**The problem**
Copy every line of the data in which the word "block" occurs.

Bounding box coordinates
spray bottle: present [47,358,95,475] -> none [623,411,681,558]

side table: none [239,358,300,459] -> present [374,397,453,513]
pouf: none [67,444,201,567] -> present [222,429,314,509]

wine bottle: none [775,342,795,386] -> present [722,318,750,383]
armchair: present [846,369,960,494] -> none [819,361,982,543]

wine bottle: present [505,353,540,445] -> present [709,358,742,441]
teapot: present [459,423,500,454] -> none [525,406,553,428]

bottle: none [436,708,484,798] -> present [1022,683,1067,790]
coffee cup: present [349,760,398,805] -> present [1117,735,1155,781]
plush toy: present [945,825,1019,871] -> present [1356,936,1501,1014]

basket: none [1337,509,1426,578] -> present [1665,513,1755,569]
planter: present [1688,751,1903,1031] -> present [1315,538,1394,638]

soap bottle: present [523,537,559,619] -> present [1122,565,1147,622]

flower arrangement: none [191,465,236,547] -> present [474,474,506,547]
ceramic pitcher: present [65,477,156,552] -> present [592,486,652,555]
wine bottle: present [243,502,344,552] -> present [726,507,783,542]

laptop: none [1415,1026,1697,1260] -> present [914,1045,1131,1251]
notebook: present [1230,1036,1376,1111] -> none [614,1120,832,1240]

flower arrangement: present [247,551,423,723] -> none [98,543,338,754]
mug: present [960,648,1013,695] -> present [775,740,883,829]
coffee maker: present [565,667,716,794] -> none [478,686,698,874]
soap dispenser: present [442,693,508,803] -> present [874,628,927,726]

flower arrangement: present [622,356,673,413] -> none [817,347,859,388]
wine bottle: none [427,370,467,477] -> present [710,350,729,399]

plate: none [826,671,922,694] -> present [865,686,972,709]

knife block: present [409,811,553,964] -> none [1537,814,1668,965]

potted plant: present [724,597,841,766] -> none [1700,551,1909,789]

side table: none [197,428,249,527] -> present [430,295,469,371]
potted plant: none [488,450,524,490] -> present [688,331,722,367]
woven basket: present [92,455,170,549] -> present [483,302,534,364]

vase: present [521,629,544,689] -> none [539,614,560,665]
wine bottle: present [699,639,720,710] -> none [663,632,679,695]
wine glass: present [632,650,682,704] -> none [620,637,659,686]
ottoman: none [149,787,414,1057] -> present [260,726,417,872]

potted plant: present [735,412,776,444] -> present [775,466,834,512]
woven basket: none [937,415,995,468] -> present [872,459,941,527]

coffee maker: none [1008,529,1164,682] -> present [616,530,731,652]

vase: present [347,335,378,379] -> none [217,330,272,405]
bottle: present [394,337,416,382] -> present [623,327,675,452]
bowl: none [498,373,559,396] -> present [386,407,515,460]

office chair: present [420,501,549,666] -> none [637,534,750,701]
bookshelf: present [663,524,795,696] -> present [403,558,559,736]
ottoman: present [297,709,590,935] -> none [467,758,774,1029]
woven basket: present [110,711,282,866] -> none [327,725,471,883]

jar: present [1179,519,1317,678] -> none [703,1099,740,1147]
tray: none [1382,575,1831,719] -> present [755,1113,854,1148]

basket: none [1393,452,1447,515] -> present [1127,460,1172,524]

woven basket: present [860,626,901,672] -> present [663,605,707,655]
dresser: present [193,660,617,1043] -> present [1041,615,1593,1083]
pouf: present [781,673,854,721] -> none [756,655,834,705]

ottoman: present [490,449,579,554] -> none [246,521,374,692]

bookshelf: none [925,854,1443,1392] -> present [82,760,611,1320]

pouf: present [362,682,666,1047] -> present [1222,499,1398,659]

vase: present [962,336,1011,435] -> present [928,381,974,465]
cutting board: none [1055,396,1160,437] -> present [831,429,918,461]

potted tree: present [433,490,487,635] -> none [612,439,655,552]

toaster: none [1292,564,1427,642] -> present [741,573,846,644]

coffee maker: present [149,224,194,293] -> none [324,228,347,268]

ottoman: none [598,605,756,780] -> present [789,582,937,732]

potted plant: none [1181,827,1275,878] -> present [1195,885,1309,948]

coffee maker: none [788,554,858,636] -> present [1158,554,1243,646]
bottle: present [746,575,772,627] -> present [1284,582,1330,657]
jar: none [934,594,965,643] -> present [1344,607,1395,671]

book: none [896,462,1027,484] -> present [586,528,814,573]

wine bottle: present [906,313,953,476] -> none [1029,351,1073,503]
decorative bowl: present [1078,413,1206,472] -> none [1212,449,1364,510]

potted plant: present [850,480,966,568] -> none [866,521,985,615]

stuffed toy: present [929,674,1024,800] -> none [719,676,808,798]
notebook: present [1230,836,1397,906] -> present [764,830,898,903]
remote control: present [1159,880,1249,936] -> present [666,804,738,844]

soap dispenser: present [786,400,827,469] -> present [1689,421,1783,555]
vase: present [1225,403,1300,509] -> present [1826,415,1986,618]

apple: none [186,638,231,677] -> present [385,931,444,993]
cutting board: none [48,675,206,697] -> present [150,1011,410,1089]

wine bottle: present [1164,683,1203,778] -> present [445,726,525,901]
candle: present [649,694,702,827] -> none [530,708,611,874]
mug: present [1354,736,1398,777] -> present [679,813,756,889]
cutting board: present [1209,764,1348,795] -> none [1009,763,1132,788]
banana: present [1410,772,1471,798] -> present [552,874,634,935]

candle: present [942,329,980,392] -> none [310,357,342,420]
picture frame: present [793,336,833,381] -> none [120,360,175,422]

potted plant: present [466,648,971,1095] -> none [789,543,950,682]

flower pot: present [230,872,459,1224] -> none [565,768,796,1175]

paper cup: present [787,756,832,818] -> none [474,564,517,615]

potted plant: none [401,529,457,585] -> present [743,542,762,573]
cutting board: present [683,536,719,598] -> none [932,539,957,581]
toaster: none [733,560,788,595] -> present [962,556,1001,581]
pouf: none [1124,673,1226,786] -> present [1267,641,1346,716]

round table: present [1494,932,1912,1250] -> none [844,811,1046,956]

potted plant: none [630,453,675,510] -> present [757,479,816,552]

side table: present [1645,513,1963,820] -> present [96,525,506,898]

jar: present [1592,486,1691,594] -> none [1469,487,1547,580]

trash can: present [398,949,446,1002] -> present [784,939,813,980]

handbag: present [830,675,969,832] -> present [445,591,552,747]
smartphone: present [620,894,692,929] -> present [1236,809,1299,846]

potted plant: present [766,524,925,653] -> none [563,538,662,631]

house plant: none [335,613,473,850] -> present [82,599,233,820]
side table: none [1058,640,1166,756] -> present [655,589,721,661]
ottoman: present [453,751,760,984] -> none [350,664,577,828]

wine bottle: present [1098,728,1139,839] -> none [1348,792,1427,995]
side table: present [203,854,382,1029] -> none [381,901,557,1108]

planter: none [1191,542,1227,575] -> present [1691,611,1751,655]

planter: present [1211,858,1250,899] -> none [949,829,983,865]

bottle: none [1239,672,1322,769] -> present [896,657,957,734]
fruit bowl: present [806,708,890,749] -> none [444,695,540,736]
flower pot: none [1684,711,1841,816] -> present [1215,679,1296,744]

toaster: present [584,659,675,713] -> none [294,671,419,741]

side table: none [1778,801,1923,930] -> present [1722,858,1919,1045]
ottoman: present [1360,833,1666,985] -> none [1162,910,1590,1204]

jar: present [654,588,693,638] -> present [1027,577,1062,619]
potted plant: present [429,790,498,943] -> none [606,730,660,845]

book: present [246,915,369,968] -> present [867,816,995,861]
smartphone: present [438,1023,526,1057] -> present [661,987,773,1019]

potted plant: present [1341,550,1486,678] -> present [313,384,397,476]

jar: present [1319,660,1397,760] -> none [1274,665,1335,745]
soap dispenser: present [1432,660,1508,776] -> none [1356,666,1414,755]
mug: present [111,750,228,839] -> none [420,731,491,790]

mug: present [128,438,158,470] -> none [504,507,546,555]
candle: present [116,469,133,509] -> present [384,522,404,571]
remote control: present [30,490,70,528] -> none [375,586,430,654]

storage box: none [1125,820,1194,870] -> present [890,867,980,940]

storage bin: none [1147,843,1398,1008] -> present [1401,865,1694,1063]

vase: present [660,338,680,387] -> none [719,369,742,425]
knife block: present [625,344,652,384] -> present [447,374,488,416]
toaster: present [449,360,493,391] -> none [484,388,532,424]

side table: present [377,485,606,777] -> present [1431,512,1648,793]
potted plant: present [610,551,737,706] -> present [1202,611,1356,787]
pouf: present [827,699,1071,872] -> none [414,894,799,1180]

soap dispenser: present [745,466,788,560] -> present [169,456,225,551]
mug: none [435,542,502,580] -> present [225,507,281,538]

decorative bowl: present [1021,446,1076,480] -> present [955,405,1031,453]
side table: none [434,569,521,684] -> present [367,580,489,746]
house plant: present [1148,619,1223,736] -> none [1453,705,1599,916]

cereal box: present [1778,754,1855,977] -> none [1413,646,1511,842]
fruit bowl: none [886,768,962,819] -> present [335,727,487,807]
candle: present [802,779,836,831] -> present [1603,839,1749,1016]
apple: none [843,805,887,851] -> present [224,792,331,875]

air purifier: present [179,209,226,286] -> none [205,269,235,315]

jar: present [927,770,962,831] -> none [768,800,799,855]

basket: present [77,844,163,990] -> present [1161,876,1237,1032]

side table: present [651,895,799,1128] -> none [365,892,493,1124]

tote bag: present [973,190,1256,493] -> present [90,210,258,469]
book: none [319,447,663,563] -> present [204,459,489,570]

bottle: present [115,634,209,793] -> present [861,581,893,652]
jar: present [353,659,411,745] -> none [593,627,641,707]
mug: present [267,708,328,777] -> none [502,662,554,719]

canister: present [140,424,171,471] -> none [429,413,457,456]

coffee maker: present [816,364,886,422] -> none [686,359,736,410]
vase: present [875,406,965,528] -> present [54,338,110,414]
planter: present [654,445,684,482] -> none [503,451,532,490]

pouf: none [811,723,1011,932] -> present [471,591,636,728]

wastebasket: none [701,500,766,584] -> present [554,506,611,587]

**Written solution**
knife block: present [409,811,553,964] -> none [1537,814,1668,965]
knife block: present [625,344,652,384] -> present [447,374,488,416]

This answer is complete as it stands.